(Saved data entries)
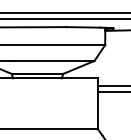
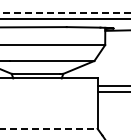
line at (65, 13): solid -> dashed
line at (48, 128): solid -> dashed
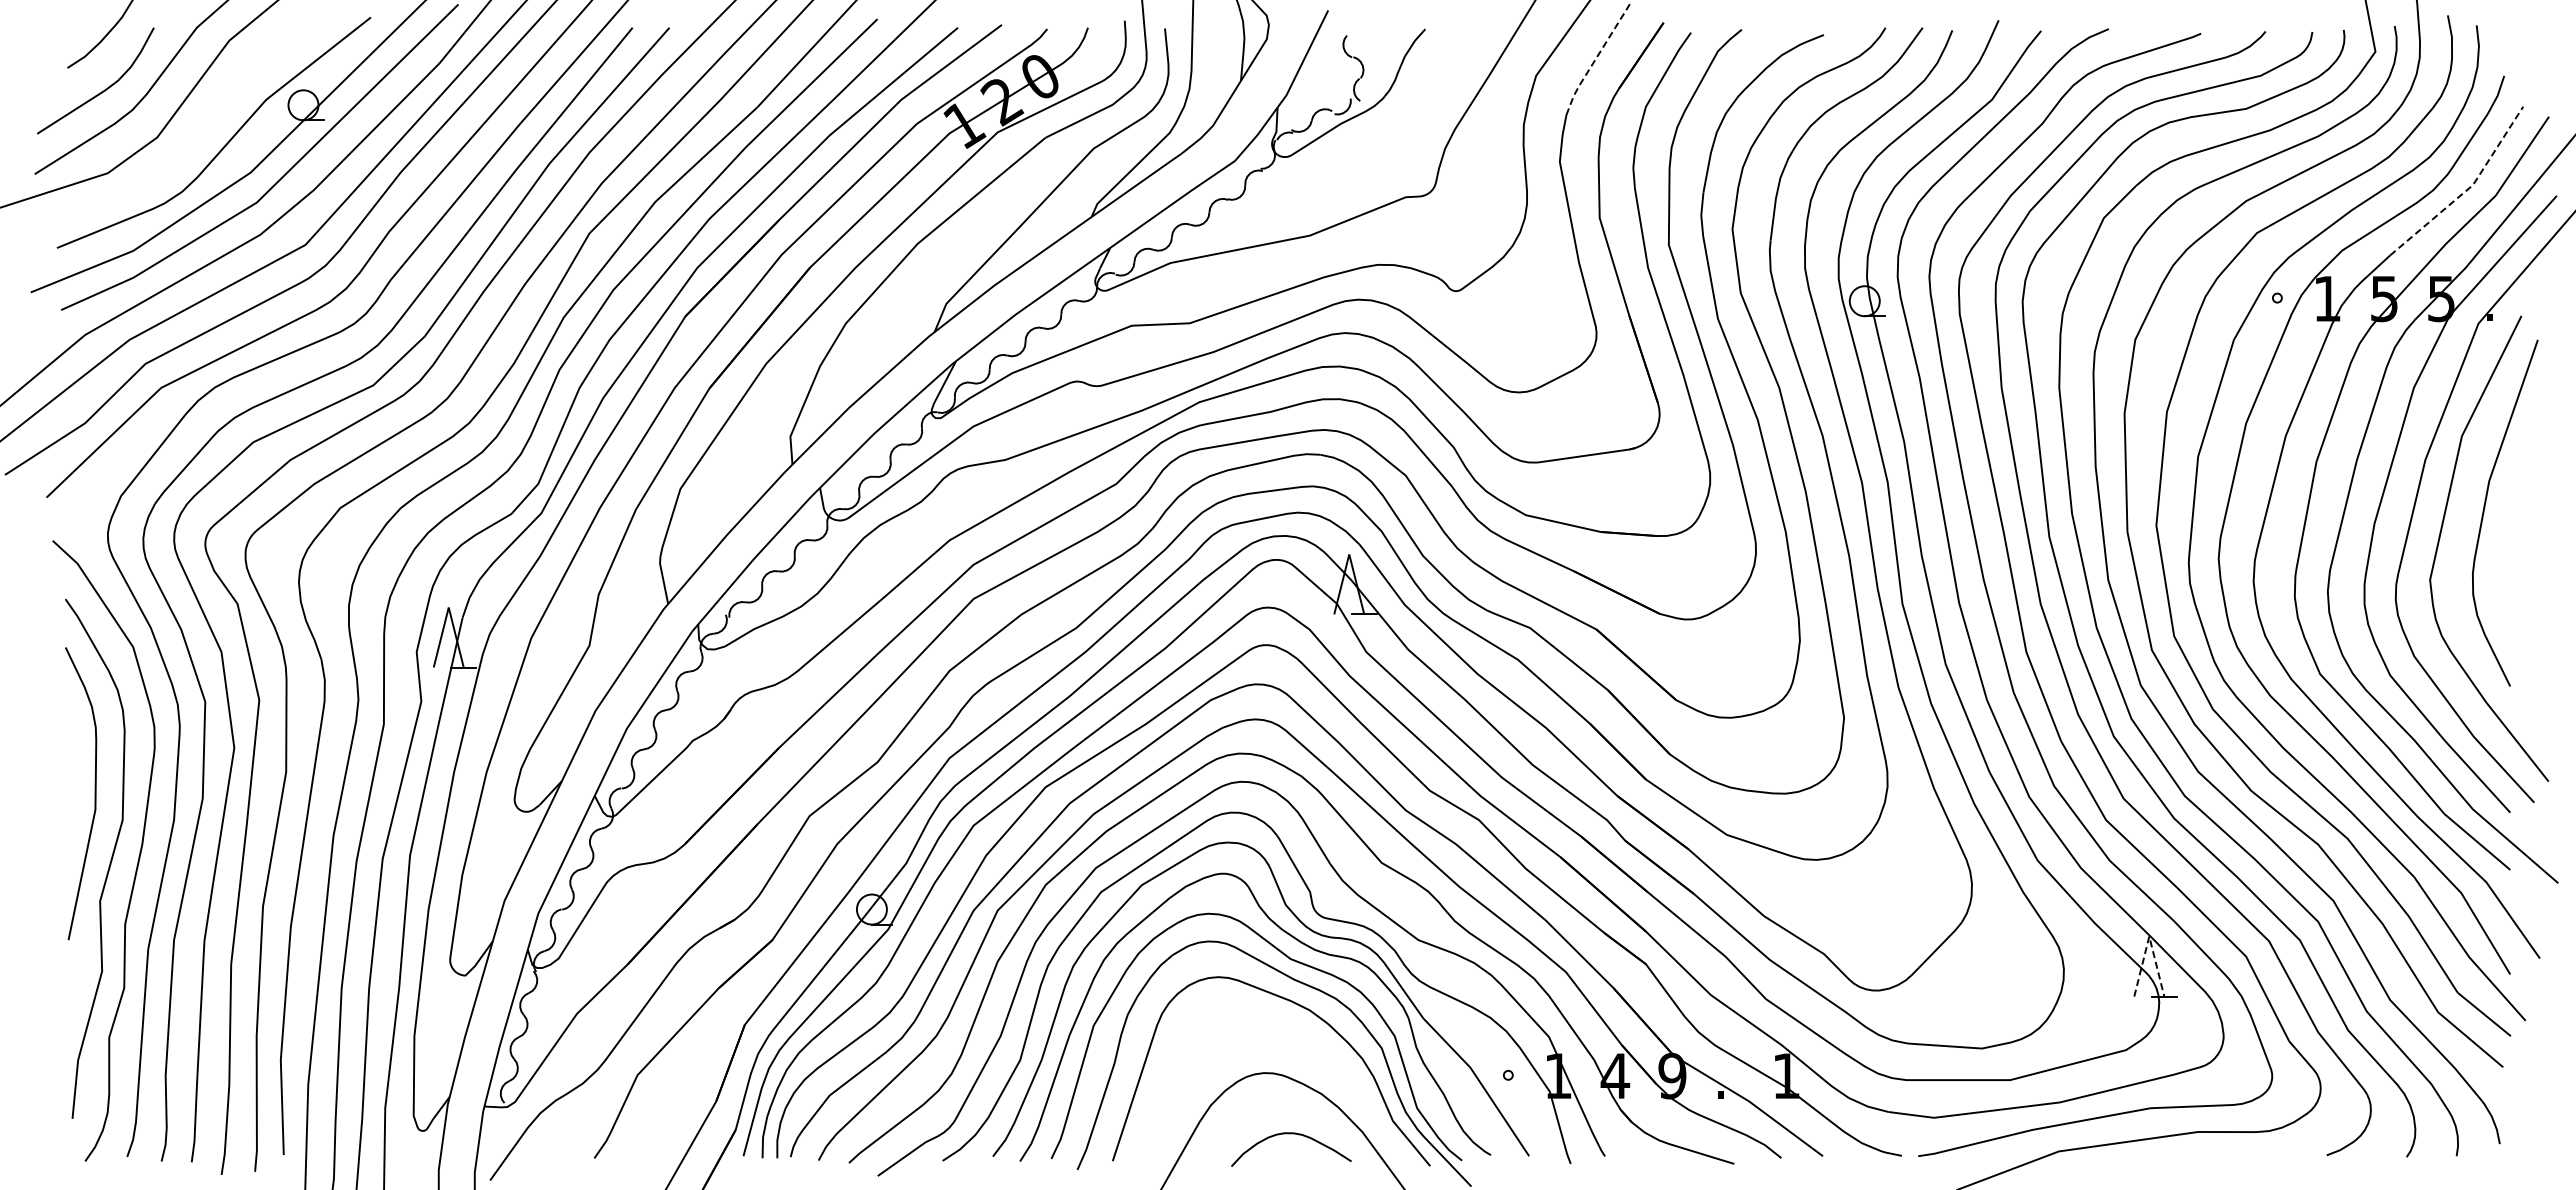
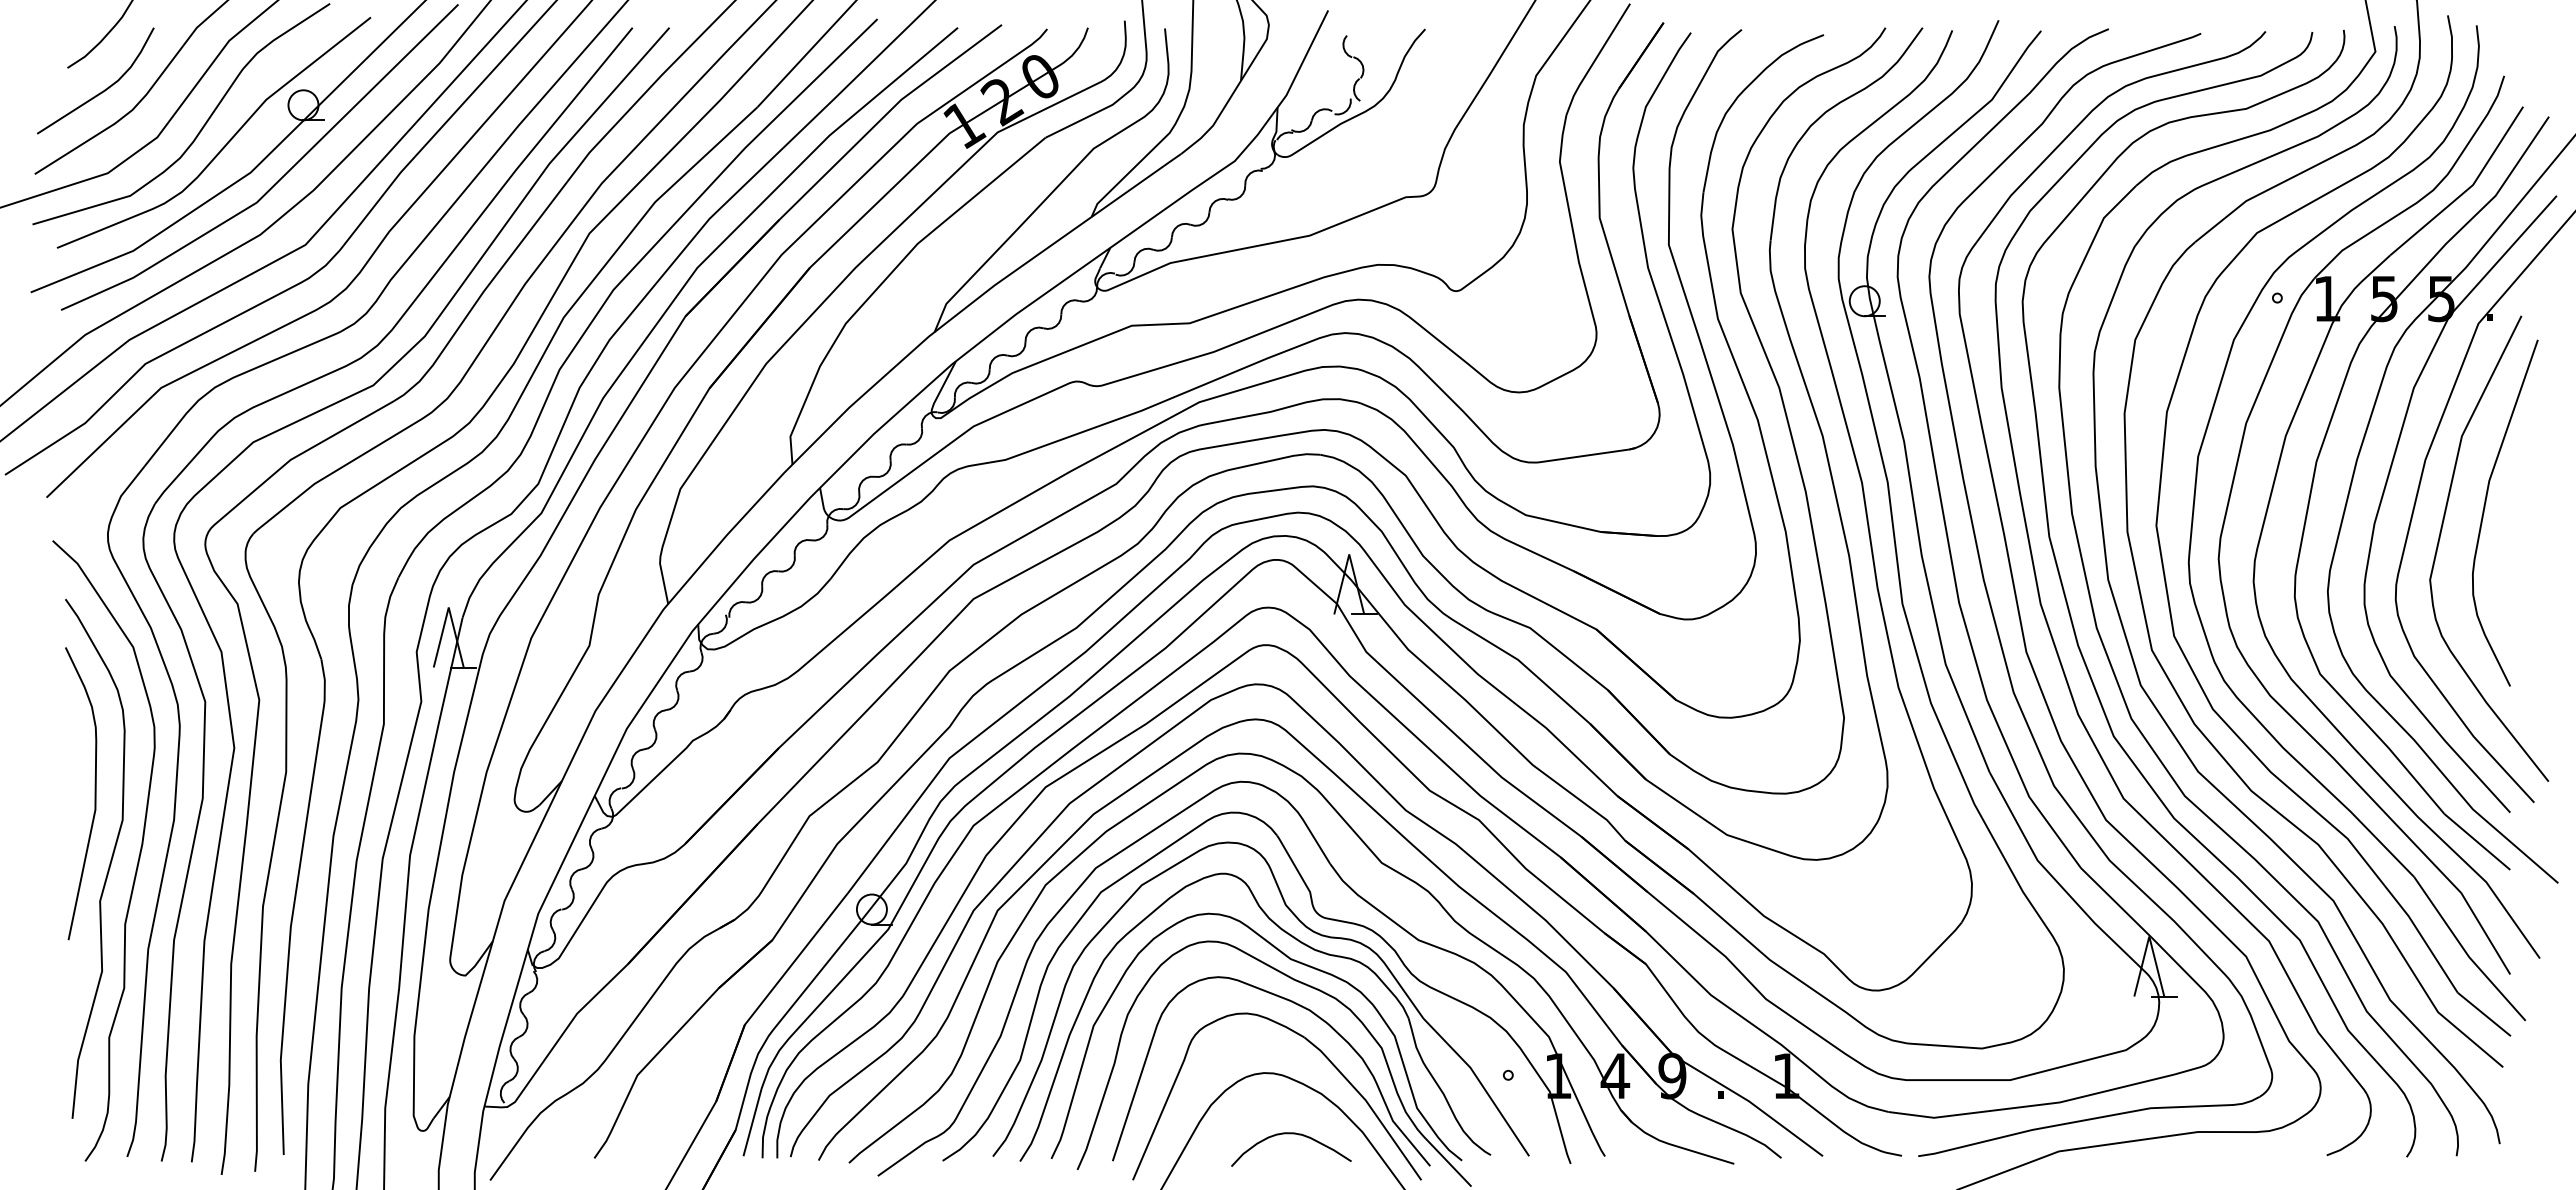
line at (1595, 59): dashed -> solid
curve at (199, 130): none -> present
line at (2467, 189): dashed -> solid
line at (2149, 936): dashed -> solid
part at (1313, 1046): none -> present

> _Do this_: Rewrite all the records with every "dashed" changed to "broken" and nothing else altered, omitting the pictures.

> _Solution_:
line at (65, 13): solid -> broken
line at (48, 128): solid -> broken
line at (1595, 59): broken -> solid
curve at (199, 130): none -> present
line at (2467, 189): broken -> solid
line at (2149, 936): broken -> solid
part at (1313, 1046): none -> present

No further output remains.